[Opening DOCUMENT EXCERPT section]

The selected sensory nerve roots are divided to expose the strands of nerve fiber within, called rootlets. Each rootlet is then tested with electromyography to confirm which one to cut. Approximately 15–25 rootlets are tested on each side.
After the most abnormal nerve roots have been cut, the surgical team carefully closes the wound layer by layer.
The entire SDR procedure takes about four hours to complete.
Recovery After SDR Surgery
Hospital Stay
Following surgery, the child will need to stay in the hospital to be monitored for a few days. The child will need to lie flat for a day or longer to protect the surgical area. Medications are available if the child needs help lying calmly. The child will also be given intravenous (IV) pain medication, as the nerve stimulation during the surgery can be uncomfortable for 24–36 hours after the surgery. The surgical team works in partnership with the anesthesiology team to reduce any discomfort and anxiety.
What to Expect
Spasticity will be noticeably reduced after the surgery because the operation cuts the nerves that carry abnormal signals resulting in muscle tightness. After spasticity is reduced, any underlying muscle weakness may become more obvious. The child often feels weaker at first and will need to gradually gain muscle strength.
In addition, the child will need to relearn how to walk with an improved gait without the effects of spasticity. Several months of inpatient and/or outpatient rehabilitation can help with both of these challenges.
Rehabilitation Therapy
At discharge from inpatient rehabilitation, the child and family will receive instructions for prescribed medication and guidelines for resuming physical activity and returning to school. The care team will help schedule physical and occupational therapy sessions that typically take place several times a week for three to six months. The exact schedule will depend on the child’s condition and needs. Some children need inpatient therapy followed by extensive outpatient therapy. Children may also be introduced to new equipment, such as different types of braces.

[Closing DOCUMENT EXCERPT section]

WORK TASK 1:
Reproduce the section of the SDR surgery text between "The selected sensory" and "on each side.", inclusive, substituting "EMG" for "electromyography".
WORK TASK 2:
Answer these questions from the SDR surgery text.
(a) How long does the entire SDR procedure take to complete?
(b) For how many hours after surgery can the nerve stimulation be uncomfortable?
(c) How often and for how long do physical and occupational therapy sessions typically take place?

[Opening MATERIAL SUPPLIED section]

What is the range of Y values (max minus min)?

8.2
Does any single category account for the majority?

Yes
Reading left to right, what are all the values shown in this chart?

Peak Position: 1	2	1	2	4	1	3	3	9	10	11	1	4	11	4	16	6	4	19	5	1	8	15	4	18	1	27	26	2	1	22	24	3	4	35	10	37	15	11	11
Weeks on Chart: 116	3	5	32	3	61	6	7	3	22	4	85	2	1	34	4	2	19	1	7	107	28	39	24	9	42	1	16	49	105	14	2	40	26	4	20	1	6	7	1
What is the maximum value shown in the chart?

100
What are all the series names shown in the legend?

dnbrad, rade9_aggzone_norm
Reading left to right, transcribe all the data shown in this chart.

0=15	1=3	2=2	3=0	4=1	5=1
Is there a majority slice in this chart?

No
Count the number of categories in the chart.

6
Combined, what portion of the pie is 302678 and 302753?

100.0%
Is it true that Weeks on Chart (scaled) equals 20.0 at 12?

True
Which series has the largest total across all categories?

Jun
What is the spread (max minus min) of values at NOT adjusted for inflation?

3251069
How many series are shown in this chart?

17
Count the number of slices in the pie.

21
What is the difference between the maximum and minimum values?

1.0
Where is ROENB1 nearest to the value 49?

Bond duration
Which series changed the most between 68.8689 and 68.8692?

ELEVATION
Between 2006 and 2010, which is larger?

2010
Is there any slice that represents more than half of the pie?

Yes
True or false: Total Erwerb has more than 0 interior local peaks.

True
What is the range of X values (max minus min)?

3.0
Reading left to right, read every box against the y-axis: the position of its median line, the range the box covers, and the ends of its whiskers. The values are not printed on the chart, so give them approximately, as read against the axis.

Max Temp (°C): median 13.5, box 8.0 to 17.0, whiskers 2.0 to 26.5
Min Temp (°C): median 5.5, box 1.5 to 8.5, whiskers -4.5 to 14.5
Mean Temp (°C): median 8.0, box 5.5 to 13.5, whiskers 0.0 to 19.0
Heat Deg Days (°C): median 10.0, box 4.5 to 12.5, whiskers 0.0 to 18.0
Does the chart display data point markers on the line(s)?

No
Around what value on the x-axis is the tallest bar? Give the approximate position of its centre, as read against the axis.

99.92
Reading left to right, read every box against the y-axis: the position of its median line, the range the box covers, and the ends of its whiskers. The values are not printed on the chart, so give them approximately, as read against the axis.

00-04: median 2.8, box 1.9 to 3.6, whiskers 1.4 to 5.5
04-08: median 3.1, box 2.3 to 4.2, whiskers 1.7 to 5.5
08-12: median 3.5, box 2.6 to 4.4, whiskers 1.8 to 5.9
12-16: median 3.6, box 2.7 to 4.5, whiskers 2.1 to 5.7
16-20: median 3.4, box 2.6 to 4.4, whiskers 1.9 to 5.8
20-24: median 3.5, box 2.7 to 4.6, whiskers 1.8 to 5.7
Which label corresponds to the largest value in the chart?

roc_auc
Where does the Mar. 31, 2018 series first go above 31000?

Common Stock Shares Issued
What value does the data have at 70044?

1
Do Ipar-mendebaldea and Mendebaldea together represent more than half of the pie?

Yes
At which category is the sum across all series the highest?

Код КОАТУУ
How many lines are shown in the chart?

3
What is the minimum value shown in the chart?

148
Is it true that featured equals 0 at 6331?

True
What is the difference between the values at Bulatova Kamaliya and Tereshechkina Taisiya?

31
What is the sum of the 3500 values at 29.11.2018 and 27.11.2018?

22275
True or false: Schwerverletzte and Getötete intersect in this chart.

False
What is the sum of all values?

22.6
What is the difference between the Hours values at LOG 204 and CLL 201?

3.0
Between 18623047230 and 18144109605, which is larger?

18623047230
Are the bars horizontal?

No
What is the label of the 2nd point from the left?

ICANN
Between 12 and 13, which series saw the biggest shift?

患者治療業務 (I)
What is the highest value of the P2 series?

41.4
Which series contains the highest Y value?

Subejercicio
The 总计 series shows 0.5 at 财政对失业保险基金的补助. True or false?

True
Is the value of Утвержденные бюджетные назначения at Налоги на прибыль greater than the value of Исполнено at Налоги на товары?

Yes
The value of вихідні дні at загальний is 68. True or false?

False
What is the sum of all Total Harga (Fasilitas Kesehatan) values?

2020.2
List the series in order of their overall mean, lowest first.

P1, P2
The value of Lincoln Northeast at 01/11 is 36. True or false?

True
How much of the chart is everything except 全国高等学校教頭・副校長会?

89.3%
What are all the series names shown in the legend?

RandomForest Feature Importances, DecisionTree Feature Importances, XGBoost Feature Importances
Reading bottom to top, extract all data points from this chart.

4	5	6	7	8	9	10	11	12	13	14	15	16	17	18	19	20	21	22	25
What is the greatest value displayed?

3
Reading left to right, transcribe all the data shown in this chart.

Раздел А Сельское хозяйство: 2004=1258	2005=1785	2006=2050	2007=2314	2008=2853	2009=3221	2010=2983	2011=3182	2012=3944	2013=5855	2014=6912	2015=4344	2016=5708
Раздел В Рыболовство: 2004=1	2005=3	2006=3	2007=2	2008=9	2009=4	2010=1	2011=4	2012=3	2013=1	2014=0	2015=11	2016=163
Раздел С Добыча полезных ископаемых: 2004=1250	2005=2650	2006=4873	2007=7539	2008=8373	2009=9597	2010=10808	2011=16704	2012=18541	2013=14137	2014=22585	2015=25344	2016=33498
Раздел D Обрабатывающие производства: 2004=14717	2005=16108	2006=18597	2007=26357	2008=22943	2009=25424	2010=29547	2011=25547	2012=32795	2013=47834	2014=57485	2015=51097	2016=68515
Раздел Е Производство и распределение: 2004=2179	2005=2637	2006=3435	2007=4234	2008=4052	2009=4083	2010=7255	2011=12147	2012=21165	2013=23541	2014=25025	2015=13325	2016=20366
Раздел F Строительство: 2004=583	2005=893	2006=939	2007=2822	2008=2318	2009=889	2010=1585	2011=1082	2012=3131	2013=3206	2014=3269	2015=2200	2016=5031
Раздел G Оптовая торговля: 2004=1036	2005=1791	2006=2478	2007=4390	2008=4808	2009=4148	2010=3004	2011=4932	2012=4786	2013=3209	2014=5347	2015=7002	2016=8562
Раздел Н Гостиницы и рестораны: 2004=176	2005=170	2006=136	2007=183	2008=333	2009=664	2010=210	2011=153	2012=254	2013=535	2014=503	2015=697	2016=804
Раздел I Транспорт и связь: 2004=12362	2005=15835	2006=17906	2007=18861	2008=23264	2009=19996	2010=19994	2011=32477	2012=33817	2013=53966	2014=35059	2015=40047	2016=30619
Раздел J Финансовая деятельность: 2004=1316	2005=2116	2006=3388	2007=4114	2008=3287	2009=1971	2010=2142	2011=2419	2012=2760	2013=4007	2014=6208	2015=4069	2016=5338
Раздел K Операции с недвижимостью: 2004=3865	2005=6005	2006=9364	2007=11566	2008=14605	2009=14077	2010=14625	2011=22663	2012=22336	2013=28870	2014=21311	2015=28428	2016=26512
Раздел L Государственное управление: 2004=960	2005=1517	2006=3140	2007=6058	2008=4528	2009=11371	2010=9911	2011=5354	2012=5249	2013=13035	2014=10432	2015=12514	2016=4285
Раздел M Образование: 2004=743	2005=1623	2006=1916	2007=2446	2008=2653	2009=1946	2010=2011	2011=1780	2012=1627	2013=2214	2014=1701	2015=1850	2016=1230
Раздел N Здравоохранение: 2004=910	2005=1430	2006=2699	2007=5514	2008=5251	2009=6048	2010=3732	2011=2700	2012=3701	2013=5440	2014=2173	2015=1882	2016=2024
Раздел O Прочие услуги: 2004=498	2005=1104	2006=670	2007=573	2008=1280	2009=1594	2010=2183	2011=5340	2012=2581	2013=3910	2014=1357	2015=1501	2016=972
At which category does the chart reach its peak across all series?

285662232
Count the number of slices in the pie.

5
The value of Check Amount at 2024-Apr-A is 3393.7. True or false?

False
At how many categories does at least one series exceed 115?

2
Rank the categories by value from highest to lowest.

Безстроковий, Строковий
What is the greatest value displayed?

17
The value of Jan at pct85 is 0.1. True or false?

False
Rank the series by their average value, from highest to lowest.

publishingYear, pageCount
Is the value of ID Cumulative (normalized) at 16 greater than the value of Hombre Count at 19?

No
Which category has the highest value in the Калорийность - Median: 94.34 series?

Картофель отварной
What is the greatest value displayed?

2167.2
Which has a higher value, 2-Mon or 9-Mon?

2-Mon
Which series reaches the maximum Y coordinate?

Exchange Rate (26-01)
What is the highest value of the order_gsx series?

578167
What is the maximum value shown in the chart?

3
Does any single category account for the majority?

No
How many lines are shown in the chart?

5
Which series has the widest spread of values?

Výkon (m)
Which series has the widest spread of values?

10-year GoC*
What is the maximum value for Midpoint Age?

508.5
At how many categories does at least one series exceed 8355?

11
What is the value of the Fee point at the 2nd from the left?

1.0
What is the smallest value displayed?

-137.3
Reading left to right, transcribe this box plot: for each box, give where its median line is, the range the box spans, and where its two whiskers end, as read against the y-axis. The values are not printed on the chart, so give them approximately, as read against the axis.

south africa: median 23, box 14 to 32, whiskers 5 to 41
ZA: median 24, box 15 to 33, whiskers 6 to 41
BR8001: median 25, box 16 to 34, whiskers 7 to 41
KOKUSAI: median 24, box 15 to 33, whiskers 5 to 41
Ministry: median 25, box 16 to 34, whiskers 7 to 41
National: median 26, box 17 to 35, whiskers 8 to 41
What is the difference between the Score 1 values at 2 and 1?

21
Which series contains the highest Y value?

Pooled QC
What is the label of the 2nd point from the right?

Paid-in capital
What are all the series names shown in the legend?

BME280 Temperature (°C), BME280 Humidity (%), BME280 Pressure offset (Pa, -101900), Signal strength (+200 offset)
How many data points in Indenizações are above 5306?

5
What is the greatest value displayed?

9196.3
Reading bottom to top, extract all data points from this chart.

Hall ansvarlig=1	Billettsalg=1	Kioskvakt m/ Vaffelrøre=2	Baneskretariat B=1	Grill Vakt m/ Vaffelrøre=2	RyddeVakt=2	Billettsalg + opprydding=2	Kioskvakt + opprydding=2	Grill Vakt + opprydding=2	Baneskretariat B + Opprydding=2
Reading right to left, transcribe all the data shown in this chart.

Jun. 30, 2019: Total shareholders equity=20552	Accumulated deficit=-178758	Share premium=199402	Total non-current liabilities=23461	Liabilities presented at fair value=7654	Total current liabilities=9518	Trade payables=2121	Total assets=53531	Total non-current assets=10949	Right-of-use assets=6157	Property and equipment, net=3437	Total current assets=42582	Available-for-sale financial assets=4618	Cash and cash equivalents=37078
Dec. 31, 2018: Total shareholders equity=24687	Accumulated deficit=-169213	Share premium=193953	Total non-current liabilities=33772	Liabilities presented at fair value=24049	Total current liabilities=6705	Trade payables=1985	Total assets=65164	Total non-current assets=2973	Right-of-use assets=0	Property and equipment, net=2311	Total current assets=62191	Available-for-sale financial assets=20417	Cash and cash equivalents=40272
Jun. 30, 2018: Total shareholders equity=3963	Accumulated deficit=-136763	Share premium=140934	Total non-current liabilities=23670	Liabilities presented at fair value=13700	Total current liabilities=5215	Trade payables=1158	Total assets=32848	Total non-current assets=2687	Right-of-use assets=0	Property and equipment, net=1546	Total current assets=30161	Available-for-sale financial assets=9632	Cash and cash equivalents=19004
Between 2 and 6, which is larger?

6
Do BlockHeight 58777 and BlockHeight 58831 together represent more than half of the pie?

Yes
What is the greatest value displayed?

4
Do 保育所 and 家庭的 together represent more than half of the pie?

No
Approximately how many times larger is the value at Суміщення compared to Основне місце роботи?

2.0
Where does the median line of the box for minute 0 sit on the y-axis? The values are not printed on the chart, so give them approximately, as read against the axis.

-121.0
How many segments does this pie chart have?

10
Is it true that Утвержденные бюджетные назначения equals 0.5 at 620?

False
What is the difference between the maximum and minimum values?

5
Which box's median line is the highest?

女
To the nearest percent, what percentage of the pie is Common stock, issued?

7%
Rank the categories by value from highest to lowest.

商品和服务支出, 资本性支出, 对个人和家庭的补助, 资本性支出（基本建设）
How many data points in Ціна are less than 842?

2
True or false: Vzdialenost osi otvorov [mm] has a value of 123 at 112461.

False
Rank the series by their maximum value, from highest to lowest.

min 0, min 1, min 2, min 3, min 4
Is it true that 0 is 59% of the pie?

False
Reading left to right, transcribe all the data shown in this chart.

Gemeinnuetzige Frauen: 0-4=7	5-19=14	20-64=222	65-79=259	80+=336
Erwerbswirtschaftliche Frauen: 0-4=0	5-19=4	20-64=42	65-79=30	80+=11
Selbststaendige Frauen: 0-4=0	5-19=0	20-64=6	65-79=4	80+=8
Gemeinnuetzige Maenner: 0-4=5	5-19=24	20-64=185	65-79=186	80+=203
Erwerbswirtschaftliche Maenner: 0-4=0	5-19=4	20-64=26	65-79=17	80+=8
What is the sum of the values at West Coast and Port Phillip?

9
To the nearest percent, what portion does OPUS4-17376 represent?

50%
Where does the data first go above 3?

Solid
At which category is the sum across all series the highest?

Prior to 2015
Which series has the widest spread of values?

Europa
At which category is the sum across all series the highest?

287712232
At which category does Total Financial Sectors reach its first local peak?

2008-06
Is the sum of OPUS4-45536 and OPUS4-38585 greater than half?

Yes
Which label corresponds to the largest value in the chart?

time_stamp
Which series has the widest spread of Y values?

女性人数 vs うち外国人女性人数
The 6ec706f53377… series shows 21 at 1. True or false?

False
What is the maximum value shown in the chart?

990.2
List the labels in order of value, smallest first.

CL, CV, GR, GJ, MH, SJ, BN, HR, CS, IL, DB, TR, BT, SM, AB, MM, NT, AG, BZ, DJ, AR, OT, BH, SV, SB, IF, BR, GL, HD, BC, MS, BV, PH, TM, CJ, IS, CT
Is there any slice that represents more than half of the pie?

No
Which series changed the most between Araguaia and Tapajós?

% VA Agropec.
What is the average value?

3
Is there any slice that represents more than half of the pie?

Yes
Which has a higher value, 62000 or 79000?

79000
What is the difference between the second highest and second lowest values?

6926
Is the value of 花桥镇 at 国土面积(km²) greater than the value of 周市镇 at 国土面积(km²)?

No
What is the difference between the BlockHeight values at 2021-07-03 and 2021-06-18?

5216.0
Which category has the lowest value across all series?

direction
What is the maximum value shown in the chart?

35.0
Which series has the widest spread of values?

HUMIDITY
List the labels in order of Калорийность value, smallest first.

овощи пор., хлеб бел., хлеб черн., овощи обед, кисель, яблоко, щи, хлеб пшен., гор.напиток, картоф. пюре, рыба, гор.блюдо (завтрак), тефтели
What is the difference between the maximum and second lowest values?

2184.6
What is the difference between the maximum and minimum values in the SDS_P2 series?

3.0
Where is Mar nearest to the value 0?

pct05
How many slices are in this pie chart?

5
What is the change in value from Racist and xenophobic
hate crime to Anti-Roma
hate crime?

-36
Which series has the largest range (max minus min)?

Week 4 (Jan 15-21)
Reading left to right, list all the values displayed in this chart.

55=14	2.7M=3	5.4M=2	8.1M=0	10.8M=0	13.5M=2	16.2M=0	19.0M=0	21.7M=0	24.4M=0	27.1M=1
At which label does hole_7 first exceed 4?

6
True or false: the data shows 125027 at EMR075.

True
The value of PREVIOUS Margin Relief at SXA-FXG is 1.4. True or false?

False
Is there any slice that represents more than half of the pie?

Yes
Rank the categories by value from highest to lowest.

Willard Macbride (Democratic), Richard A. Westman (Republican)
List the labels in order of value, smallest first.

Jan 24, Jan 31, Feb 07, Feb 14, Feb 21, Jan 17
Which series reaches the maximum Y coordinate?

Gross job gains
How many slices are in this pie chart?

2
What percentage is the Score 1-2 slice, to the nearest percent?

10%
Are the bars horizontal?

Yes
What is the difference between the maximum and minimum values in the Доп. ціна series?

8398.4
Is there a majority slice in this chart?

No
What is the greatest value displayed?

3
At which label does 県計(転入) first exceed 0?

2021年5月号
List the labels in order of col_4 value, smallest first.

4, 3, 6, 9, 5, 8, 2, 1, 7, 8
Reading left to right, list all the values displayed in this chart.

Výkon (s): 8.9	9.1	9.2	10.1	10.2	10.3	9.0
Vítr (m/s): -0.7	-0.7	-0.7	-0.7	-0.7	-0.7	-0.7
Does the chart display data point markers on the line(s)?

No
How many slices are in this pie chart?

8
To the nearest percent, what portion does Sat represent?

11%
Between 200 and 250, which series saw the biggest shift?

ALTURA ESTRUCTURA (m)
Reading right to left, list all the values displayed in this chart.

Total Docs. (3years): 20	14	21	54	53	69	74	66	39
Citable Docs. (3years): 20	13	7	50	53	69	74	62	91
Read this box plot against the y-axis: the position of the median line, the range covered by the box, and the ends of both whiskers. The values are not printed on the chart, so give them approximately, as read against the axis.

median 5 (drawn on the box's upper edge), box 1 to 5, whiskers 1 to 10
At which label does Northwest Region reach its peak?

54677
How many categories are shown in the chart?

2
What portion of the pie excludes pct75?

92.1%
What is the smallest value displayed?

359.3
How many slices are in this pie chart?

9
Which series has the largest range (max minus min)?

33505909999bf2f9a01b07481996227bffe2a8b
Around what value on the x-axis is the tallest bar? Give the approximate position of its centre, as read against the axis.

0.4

[Closing MATERIAL SUPPLIED section]

ANSWER BOX 1:
The selected sensory nerve roots are divided to expose the strands of nerve fiber within, called rootlets. Each rootlet is then tested with EMG to confirm which one to cut. Approximately 15–25 rootlets are tested on each side.

ANSWER BOX 2:
(a) About four hours.
(b) 24–36 hours.
(c) Several times a week for three to six months.